(Extrait)
Par : Mustapha Hammouche

Des agents qui surgissent dans le champ de la caméra, juste pour le plaisir d’assener coups de poing et coups de pied à la tête et dans le dos de personnes déjà arrêtées et empoignées. L’un d’eux s’acharne à coups de botte sur un jeune homme inerte, avant que d’autres ne viennent le traîner sans même jeter un regard sur “leur prise” pour s’assurer de son état…
Certains accourent uniquement pour cogner, pour ensuite se déporter vers une autre proie qui passe, colletée par des collègues, et qu’ils frappent encore. Parfois, ils sont si nombreux à se partager la même victime que le dernier venu peine à trouver un espace par lequel faire passer son poing ou sa matraque.
Et l’on peut voir tout cela le temps d’un film de deux minutes ! Ce n’est donc, là, qu’une infime séquence de la journée de répression contre les manifestants commémorant le trente-quatrième anniversaire du Printemps amazigh à Tizi Ouzou. On peut imaginer ce que les jeunes subissent une fois à l’intérieur des locaux.
Les images de cette vidéo révèlent une hargne répressive qui en dit long sur l’état d’esprit du service d’ordre dépêché pour “encadrer” la marche. Cet état d’esprit n’a pas, tout de même, spontanément submergé tous ces agents, ce 20 avril ! L’on n’en voit aucun, dans ce film, qui tente de s’interposer pour freiner l’excès de brutalité de ses collègues, comme cela arrive quand des fonctionnaires cèdent à l’énervement.

(Consigne)
Poursuivez l'extrait sur la répression à Tizi Ouzou à partir de sa dernière phrase. Les données qui suivent n'ont aucun lien avec l'extrait sur la répression à Tizi Ouzou.

(Jeu de données)

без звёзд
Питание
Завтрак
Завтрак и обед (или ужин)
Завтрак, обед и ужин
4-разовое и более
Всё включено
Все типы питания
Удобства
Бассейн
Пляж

* * *

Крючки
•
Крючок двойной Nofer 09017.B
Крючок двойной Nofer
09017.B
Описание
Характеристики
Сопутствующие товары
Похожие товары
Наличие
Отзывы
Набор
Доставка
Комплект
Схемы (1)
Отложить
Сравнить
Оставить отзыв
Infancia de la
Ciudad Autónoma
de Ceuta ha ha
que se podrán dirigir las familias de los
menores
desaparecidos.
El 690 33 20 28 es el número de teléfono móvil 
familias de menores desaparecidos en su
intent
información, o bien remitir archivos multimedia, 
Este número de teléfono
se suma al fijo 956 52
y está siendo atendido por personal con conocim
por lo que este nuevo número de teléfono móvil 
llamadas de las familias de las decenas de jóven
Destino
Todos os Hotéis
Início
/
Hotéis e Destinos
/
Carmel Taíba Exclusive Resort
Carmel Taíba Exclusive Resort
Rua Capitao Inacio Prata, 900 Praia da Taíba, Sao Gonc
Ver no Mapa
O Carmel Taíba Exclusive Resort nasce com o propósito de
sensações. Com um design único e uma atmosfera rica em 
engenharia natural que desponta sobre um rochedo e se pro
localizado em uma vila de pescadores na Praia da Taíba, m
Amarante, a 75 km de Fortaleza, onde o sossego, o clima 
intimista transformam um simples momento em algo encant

...

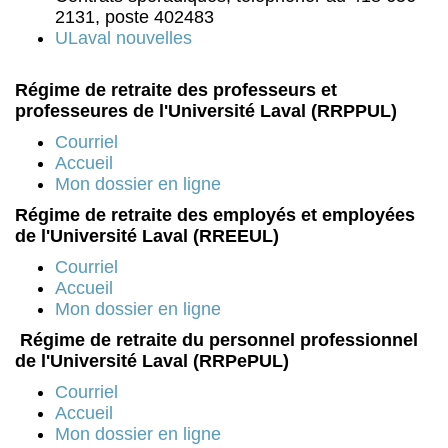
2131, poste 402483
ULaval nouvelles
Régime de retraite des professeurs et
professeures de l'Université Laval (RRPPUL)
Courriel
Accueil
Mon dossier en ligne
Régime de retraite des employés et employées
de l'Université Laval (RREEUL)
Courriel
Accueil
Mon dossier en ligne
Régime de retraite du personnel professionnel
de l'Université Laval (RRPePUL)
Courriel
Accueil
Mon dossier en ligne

(Résultat ci-dessous)
La célébration du “printemps 1980” constituant, depuis vingt-cinq ans, une tradition et un acquis tacite, l’initiative de son empêchement équivaut à un acte de provocation envers la masse de populations attachées à la revendication que cette date symbolise. L’on retrouve, dans la gestion politique de l’événement comme dans sa gestion sécuritaire, l’esprit d’une campagne électorale tout entière, animée, sur toute sa durée, d’une volonté d’étouffement de toute expression divergente — y compris par la répression violente — et d’une inclination au rabaissement méprisant de l’adversaire. En engageant toutes les institutions dans sa “guerre” électorale totale, le pouvoir a fait de l’adversaire politique du régime un ennemi public. Il ne faut, donc, point s’étonner du fait que défense de l’Etat et défense d’un clan politique, défense de l’ordre public et répression d’une opinion… se confondent. Les menaces du type “On s’expliquera après le 17 avril”, émises en pleine campagne par les promoteurs du quatrième mandat, commencent à prendre tout leur sens.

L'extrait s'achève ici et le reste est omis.